_TASK INSTRUCTIONS_
Looking at the data below, how many lines include the word "radius"? Respond with the number only.

_SOURCE MATERIAL_
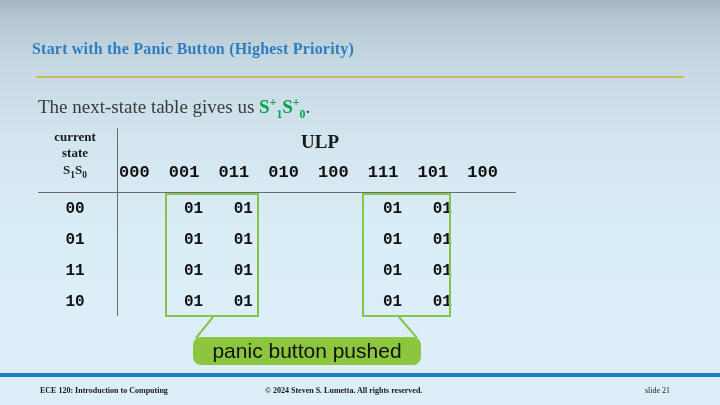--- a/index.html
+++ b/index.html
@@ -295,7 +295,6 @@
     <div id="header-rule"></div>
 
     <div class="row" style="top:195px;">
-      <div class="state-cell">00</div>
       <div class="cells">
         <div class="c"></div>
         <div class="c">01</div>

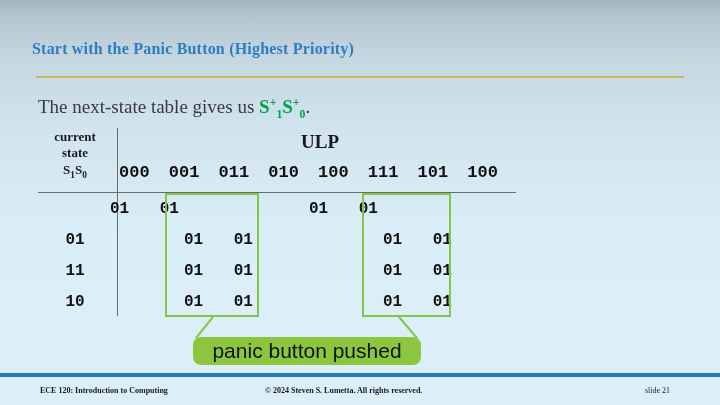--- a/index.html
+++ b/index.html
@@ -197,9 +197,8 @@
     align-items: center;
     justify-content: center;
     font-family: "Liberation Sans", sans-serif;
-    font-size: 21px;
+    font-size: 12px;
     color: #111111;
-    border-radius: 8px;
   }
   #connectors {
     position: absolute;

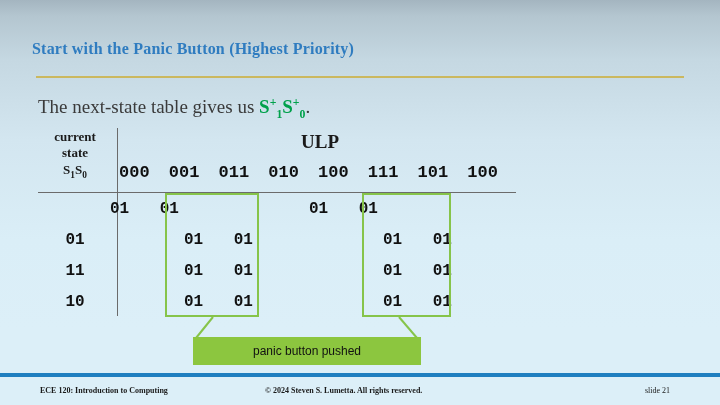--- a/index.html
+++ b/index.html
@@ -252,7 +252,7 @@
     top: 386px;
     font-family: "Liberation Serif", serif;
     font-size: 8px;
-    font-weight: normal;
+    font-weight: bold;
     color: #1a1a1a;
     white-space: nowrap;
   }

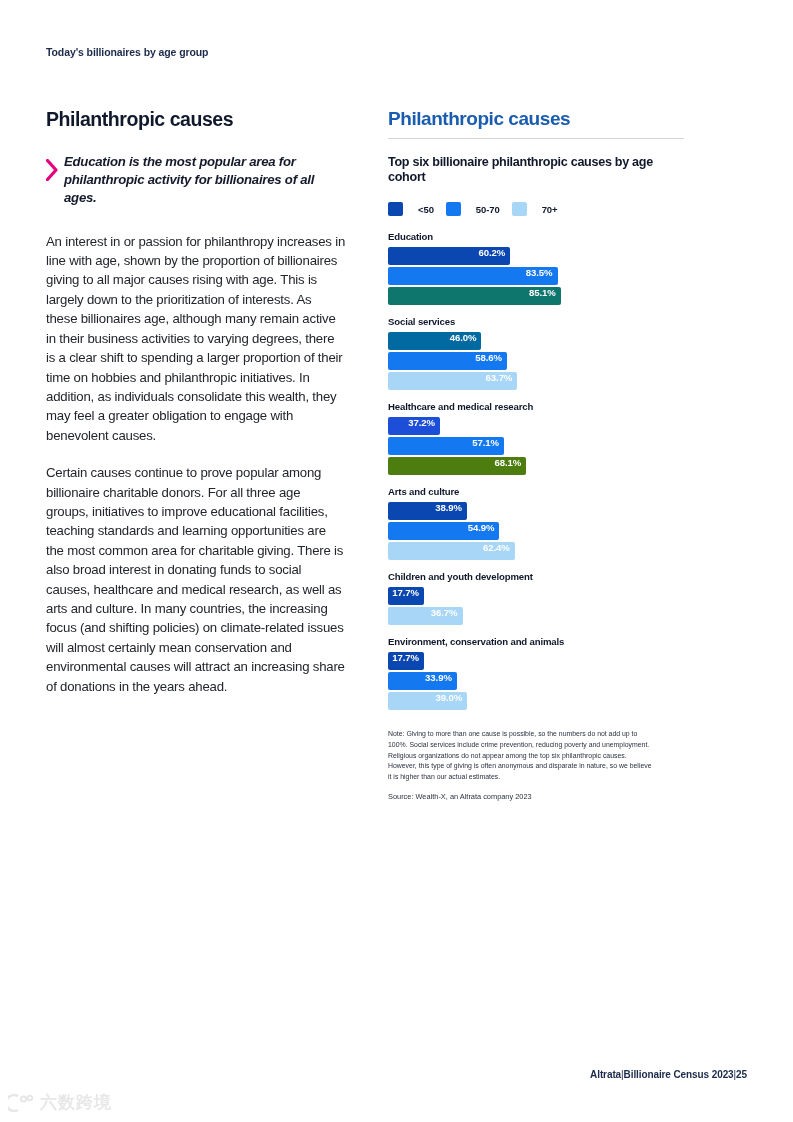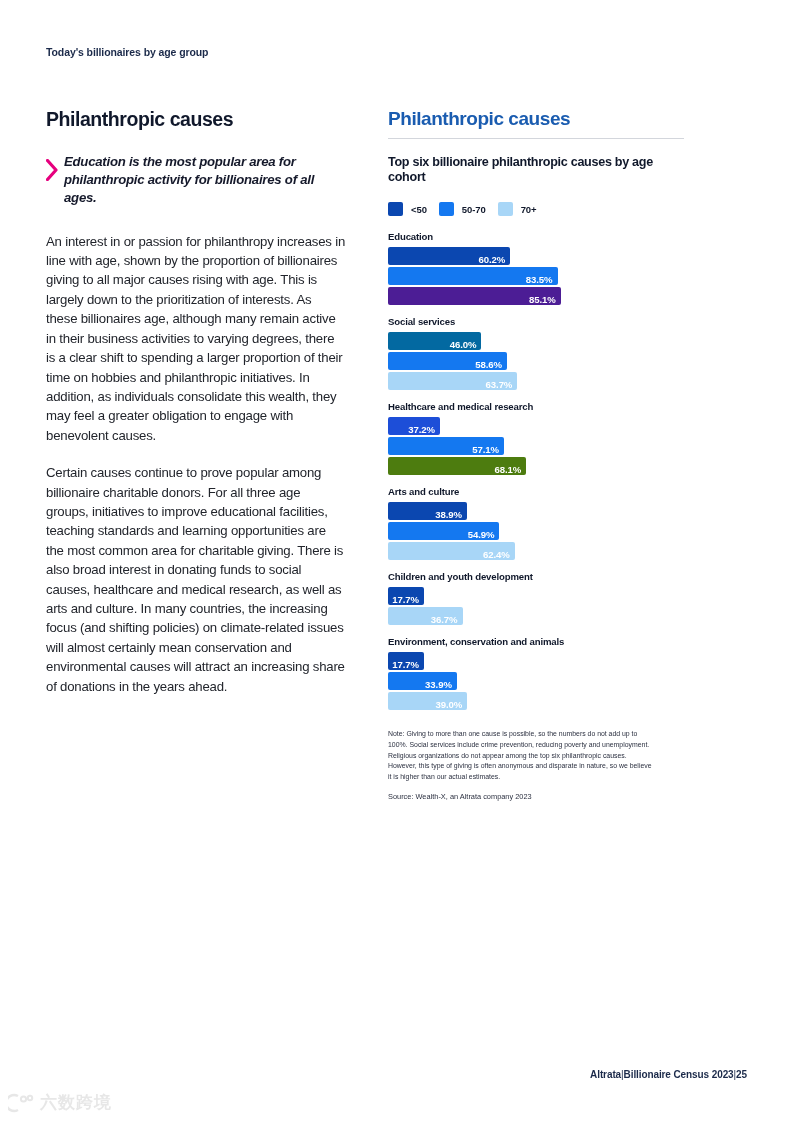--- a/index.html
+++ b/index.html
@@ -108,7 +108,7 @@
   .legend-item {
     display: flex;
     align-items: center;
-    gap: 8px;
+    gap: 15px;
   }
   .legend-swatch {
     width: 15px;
---
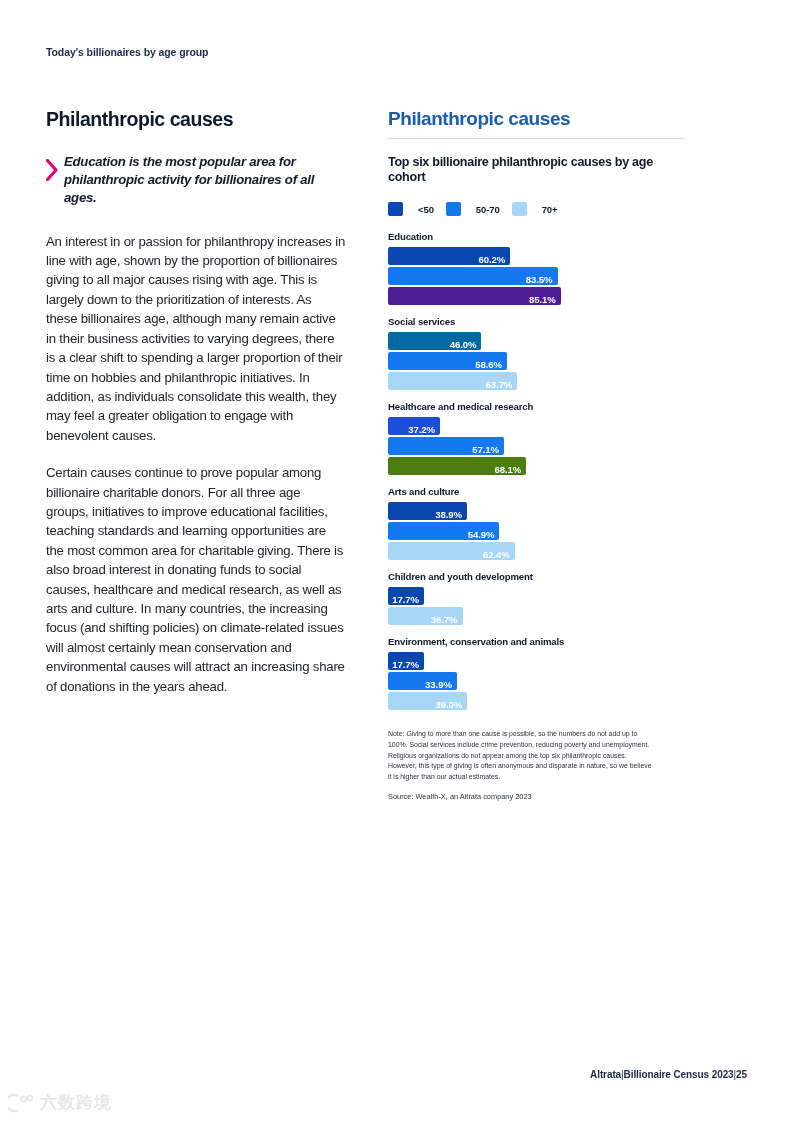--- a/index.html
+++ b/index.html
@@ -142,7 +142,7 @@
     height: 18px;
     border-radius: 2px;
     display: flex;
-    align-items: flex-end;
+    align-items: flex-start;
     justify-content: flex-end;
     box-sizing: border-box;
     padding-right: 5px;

_RESULT_
2